Today marks the four-year anniversary of the Dodd-Frank financial reform law, arguably the most sweeping piece of legislation to come out of Congress since the Great Depression.
According to Hallmark's list, the traditional four-year anniversary gift is fruit. In light of the pitiful lack of progress made on many of the rule-making requirements under the law, might I suggest a lemon?
For financial advisers, Dodd-Frank has been even less ... well, “impactful” (I can see my fellow editors convulse as that word appears on their computer screens).
That's because only a handful of the 398 rule-making provisions in the law have a direct effect on financial advisers. And most of those have been banished to regulatory purgatory.

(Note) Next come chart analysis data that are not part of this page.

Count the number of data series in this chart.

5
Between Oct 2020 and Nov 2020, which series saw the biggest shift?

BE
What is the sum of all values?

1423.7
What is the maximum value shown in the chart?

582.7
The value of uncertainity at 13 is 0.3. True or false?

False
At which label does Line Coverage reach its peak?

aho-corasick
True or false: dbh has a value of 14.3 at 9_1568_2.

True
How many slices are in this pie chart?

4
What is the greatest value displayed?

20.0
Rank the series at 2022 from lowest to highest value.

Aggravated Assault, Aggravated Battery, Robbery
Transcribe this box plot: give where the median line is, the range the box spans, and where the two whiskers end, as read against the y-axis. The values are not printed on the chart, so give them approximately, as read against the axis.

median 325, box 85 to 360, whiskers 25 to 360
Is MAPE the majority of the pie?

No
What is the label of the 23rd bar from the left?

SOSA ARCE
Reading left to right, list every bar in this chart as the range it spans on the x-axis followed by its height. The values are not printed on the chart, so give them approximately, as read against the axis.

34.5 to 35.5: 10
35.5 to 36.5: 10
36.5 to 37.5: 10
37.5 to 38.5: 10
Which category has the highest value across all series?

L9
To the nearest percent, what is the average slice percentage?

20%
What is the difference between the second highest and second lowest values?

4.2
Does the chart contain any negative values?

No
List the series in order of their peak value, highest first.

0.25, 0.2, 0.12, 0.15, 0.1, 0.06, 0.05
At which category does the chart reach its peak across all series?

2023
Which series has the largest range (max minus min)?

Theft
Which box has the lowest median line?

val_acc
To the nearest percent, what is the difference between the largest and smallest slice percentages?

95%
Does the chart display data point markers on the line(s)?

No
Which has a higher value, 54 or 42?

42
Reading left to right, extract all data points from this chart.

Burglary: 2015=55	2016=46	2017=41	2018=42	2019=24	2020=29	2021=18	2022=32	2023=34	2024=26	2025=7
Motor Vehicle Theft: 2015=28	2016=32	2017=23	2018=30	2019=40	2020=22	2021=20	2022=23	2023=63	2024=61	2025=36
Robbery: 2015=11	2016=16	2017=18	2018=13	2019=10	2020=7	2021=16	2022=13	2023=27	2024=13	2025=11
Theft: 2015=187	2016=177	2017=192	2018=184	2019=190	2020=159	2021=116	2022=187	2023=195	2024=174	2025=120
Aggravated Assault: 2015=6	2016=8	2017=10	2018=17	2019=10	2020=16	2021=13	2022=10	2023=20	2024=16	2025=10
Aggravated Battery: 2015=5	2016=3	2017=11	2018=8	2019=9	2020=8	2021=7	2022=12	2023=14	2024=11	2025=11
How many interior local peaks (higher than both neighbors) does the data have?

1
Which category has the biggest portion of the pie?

The first piece of unfinished Dodd-Frank business that comes to mind is a rule to raise investment advice standards for broker-dealers. The law gave the Securities and Exchange Commission the authority to impose a uniform fiduciary standard for retail investment advice but didn't require it.
Forget about it. Because of the politics involved in creating a uniform standard, it's not surprising that regulators took the path of least resistance and did nothing.
The next gives the SEC authority to end mandatory arbitration for investor disputes.
Not going to happen — at least not anytime soon. That's because the provision is opposed by too many deep-pocketed groups and corporations, which say keeping the disputes out of court helps reduce costs and prevents frivolous litigation.
As anniversaries go, the passage of Dodd-Frank ranks right up there with the anniversary of starting a new job: It's nice to note, but there's work to do.